Dans la municipalité de Villa Rica, dans le département du Cauca, la mort d’un jeune lors d’un contrôle de police a provoqué de violents affrontements entre des habitants et les forces de l’ordre. Au moins une personne a été arrêtée et deux personnes ont été blessées. Les autorités locales ont également annoncé qu’une enquête était en cours pour établir les circonstances exactes de la mort du jeune homme.

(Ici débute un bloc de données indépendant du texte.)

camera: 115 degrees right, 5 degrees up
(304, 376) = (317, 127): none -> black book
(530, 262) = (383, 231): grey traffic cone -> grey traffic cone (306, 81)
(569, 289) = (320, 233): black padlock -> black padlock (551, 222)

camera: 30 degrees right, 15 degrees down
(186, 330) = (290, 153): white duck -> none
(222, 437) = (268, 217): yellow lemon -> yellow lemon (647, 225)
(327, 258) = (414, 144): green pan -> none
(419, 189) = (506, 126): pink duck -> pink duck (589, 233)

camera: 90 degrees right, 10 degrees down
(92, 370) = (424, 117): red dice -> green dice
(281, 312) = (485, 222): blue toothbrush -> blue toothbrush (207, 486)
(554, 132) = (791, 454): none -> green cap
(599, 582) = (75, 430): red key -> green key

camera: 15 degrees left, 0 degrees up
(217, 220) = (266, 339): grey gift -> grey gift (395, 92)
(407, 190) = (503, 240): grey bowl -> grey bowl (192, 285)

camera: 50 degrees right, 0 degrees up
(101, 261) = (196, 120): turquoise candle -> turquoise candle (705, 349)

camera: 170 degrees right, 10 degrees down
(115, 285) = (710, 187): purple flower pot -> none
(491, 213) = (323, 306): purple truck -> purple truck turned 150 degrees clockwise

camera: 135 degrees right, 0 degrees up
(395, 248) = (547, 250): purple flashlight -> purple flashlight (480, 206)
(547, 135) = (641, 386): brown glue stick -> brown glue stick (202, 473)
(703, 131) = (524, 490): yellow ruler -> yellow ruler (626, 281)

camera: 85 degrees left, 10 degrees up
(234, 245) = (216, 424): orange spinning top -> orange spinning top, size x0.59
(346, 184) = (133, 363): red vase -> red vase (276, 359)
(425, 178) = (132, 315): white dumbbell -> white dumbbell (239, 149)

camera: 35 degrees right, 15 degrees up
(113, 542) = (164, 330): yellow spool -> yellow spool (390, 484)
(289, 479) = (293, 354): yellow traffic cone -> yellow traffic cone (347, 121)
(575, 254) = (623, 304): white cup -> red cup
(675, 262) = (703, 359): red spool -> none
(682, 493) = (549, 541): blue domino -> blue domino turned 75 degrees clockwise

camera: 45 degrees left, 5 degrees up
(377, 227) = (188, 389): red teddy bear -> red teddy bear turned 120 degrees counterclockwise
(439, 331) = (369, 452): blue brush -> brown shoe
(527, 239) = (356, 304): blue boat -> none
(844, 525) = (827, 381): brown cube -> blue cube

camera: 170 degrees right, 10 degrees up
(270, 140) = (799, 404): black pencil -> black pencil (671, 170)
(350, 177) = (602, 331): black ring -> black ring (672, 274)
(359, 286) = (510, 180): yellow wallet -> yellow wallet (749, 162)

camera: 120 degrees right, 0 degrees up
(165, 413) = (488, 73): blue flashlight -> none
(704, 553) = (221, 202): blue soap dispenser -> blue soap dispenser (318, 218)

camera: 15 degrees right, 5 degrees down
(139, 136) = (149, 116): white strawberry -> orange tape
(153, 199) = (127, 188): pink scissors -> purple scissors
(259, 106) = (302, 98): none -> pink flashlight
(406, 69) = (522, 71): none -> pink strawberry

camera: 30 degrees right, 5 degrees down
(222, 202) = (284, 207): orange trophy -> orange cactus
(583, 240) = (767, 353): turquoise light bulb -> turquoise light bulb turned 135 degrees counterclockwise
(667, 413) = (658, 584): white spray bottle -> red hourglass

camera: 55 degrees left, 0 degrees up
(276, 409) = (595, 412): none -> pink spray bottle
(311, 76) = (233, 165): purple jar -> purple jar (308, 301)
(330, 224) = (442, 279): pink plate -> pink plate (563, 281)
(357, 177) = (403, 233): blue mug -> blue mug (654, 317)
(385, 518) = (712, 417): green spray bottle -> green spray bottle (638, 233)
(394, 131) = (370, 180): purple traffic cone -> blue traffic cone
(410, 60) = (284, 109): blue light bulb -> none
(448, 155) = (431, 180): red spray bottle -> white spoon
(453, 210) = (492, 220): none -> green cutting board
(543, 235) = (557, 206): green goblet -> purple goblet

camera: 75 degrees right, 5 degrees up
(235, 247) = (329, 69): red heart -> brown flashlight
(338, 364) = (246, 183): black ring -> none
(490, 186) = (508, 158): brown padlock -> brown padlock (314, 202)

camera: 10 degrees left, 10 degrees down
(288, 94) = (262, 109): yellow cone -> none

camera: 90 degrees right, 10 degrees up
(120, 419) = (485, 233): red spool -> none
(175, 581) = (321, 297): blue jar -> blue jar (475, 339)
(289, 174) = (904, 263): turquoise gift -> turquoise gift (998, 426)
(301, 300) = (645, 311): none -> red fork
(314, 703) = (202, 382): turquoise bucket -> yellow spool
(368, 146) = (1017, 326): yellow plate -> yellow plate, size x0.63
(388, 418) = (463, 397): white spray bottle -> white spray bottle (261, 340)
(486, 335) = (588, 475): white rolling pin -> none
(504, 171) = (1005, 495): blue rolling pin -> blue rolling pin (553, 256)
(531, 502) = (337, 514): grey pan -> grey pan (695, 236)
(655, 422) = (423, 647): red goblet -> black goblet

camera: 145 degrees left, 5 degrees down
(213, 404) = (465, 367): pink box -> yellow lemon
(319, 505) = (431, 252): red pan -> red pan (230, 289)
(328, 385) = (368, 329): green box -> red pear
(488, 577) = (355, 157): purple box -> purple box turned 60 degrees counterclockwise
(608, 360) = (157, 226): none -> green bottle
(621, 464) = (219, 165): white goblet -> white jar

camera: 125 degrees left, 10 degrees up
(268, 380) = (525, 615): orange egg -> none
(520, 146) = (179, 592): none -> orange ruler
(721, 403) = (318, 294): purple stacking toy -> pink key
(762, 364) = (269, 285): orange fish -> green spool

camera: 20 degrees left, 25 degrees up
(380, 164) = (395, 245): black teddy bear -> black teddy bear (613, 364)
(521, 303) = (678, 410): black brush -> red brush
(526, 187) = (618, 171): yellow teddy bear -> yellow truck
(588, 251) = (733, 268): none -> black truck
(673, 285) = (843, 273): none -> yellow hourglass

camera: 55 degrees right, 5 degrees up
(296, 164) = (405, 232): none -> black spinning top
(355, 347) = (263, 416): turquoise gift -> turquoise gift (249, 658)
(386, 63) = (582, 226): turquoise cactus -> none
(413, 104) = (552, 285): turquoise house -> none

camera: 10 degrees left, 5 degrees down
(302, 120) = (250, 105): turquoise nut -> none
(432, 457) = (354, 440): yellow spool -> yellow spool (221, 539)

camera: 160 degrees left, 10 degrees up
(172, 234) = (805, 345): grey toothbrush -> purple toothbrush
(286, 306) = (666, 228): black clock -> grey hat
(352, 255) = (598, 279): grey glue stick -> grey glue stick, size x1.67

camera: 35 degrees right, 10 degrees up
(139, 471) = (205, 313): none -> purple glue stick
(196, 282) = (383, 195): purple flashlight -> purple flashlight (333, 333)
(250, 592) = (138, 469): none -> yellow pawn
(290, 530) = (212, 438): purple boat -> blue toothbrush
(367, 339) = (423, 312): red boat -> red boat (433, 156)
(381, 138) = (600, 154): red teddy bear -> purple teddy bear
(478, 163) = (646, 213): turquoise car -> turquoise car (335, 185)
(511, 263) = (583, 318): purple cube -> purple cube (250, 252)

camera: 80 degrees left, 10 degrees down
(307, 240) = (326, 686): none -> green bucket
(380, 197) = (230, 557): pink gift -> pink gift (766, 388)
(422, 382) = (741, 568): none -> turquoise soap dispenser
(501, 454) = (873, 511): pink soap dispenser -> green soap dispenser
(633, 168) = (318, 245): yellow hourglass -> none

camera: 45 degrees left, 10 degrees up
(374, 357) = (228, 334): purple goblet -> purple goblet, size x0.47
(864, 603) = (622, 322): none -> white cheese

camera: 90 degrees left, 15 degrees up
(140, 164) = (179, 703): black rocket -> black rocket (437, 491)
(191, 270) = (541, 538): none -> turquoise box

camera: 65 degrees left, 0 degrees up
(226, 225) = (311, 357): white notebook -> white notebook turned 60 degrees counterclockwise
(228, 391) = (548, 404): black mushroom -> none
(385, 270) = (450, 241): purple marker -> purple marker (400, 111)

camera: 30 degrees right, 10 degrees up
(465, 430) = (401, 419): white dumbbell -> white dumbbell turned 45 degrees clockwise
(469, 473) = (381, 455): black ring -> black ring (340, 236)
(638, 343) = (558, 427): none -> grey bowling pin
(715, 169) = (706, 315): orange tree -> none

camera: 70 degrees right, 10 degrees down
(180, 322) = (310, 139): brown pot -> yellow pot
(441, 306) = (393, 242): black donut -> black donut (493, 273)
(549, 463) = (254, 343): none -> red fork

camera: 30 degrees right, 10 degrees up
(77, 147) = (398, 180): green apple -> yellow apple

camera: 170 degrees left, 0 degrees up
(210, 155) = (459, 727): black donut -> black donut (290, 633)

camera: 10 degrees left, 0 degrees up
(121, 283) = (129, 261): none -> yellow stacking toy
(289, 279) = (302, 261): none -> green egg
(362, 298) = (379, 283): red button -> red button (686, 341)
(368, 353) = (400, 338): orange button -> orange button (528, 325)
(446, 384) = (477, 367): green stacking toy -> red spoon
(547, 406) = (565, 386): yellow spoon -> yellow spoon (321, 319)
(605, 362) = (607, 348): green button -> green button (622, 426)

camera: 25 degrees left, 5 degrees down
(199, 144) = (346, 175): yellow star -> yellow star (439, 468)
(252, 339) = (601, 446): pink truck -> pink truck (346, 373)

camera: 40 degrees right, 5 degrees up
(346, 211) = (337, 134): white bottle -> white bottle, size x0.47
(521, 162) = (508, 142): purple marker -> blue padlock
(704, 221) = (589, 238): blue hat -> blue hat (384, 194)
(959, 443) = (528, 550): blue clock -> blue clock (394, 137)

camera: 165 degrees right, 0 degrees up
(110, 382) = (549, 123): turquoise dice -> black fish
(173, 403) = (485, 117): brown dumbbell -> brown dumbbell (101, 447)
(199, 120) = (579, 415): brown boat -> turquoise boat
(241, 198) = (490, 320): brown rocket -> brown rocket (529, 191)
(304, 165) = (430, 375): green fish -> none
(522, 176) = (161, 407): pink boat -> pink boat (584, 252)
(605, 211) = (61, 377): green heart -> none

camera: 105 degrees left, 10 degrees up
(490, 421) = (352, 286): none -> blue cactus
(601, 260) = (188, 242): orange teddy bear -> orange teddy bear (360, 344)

Les militaires colombiens ont tué « Maikol », un commandant du 57e Front, groupe dissident des FARC, lors de combats dans une zone rurale de Tuluá, dans la Valle del Cauca. L’opération s’est déroulée dans le village de La Arenosa, dans le cadre de l’opération « Ayacucho Plus », où les troupes ont affronté pendant deux jours des membres de ce groupe de guérilla. Un deuxième membre du 57e Front des FARC a été tué dans cette opération. ​​Maikol était accusé d’avoir coordonné des homicides, levé l’impôt révolutionnaire et géré les ressources illicites du groupe. Il faisait également l’objet de mandats d’arrêt pour association de malfaiteurs, homicide aggravé et port d’armes illégal, entre autres infractions. Ces décès s’ajoutent à l’arrestation par la police de Valle del Cauca dit « Juan José », 23 ans, membre présumé des réseaux de soutien urbains du 57e Front, actif à Sevilla et à Caicedonia, dans le nord de la Valle del Cauca.

Facundo Jones Huala, figure de proue du groupe Résistance Ancestrale Mapuche (RAM), qui avait été extradé d’Argentine (voir notre article), restera en détention pendant au moins 90 jours supplémentaires. Cette décision a été prise à l’issue d’une audience visant à déterminer la suite de la procédure, au cours de laquelle le parquet a requis un délai supplémentaire pour l’enquête, requête qui a été acceptée par le juge. Les avocats du Gremial (une association d’avocats chiliens) définissent l’affaire comme « non pas juridique, mais politique », et ont précisé : « Quoi que nous disions, le juge allait prolonger la détention.» Facundo restera emprisonné pendant encore 90 jours, et que sa détention sera ensuite probablement encore prolongée. Il est incarcéré à plus de 800 kilomètres de sa famille, de sa communauté, de son peuple, dans la pire prison du Chili. Jones Huala est détenu à Rawson depuis juin. Son équipe de défense avait initialement demandé son transfert à Esquel, mais si la requête avait d’abord été acceptée, la décision a ensuite été annulée, le gouvernement fédéral invoquant des raisons de sécurité.